M. Hollande a qualifié l'Algérie de "partenaire majeur" pour la France, insistant sur la complémentarité sur laquelle doit reposer la relation économique algéro-française.
"Vu l'histoire, le présent, mais aussi la complémentarité entre les deux pays, tout conduit à ce que l'Algérie soit un partenaire majeur pour la France (...) La France doit être au rendez-vous que l'Algérie lui a donné. Nous devons orienter nos modèles de croissance", a fait savoir M. Hollande lors de son intervention au forum économique algéro-français.
Il a aussi plaidé pour la diversification de la présence économique française en Algérie, en vue d'une amélioration "sur le plan qualitatif".
A cet égard, M. Hollande a exhorté les entreprises françaises à diversifier leurs affaires en Algérie pour ne pas se concentrer sur les secteurs traditionnels comme celui des bâtiments et des travaux publics, tout en invitant à une participation accrue des PME françaises dans l'investissement en Algérie, parallèlement avec les grandes entreprises déjà présentes sur le marché algérien.
Pour donner un nouvel élan à la coopération économique, les deux pays ont convenu de créer un "comité mixte de suivi de la relation économique bilatérale", qui aura pour mission de présenter "régulièrement" un rapport aux deux gouvernements sur l'état de cette relation et formuler à leur intention des recommandations.
UN PARTENARIAT TOUS AZIMUTS
Les deux pays cherchent à développer un partenariat "exemplaire et ambitieux, fondé sur l'égalité, le respect mutuel, l'équilibre des intérêts et la solidarité", indique la Déclaration d'Alger, qui devrait servir de cadre pour le futur développement économique bilatéral.
Ce partenariat stratégique devra "inclure toutes les dimensions de notre relation et aura vocation à se développer rapidement dans les tous les domaines".
Les deux parties entendent aussi jouer un "rôle exceptionnel" dans la construction d'un espace euro-méditerranéen de paix et de sécurité, de démocratie, de justice et de liberté, de développement et de prospérité.
Pour ce qui concerne le dialogue politique, les deux pays ont convenu de trouver ensemble des réponses adaptées aux défis d'un monde en profonde mutation, en renforçant leurs échanges à haut niveau sur les questions internationales et régionales d'intérêt commun.

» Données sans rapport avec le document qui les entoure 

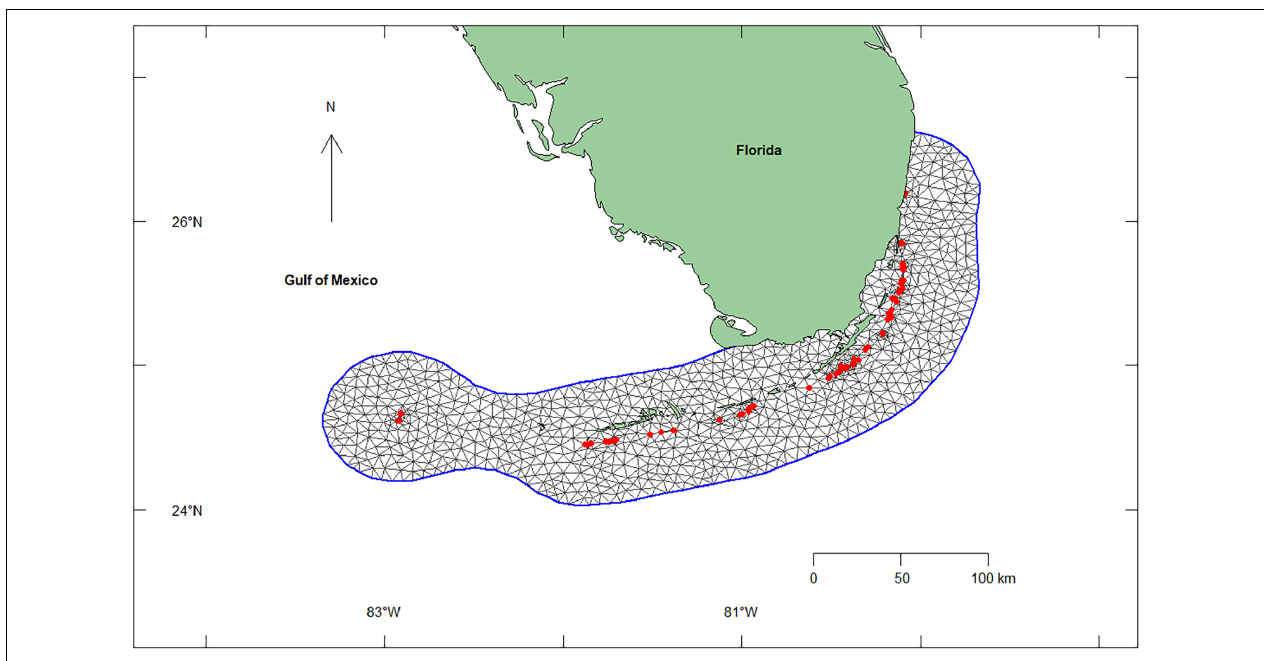
FIGURE 1 | Study sites (red dots) and a constrained refined Delaunay triangulation mesh (outlined in blue) used in the Integrated Nested Laplace Approximation (INLA) model for 22,634 Acropora cervicornis outplants in 7 subregions and 67 reefs along the Florida reef tract, United States from 2012 to 2018. The mesh uses the A. cervicornis critical habitat as the inner boundary and a buffer around that critical boundary to avoid edge effects.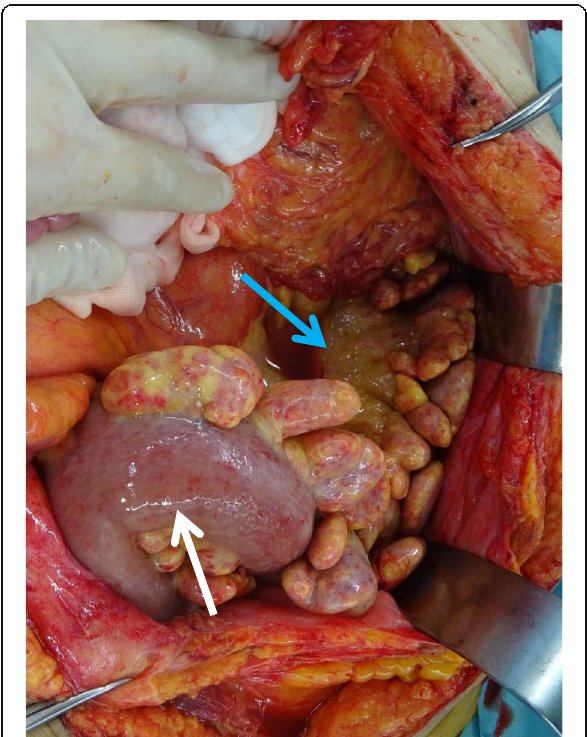
Fig. 4 At the first surgery, the sigmoid colon (white arrow) and mesentery (blue arrow) were too rigid and edematous to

Les deux parties sont d'accord pour mettre en place un "Comité intergouvernemental de haut niveau", qui, présidé par les deux Premier ministres, tiendra sa première réunion en 2013, avant de se réunir ensuite à intervalles réguliers selon des modalités.
Par ailleurs, l'Algérie et la France ont convenu de "favoriser le plus largement possible la mobilité de leurs ressortissants entre les deux pays". "Les efforts engagés, à cet effet, donneront lieu à une concertation régulière au niveau diplomatique et consulaire".
Les deux pays s'efforceront de répondre aux préoccupations exprimées par l'une des parties, en ce qui concerne l'entrée et le séjour de ses ressortissants sur le territoire de l'autre, ainsi que le respect de leurs droits.
Outre les contrats économiques, les deux pays ont aussi signé une série d'accords dans divers domaines, dont un document-cadre de partenariat pour la période 2013-2017, une convention de partenariat et de coopération dans le domaine de l'agriculture, du développement rural et de l'agroalimentaire, un procès-verbal d'échange des instruments de ratification et d'approbation de l'accord de coopération dans le domaine de la défense, un mémorandum de coopération financière, un accord de partenariat relatif à la construction de l'usine automobile Renault-Algérie, un arrangement administratif relatif à la coopération en matière de protection et de sécurité civile, et d'une déclaration sur le partenariat industriel et productif.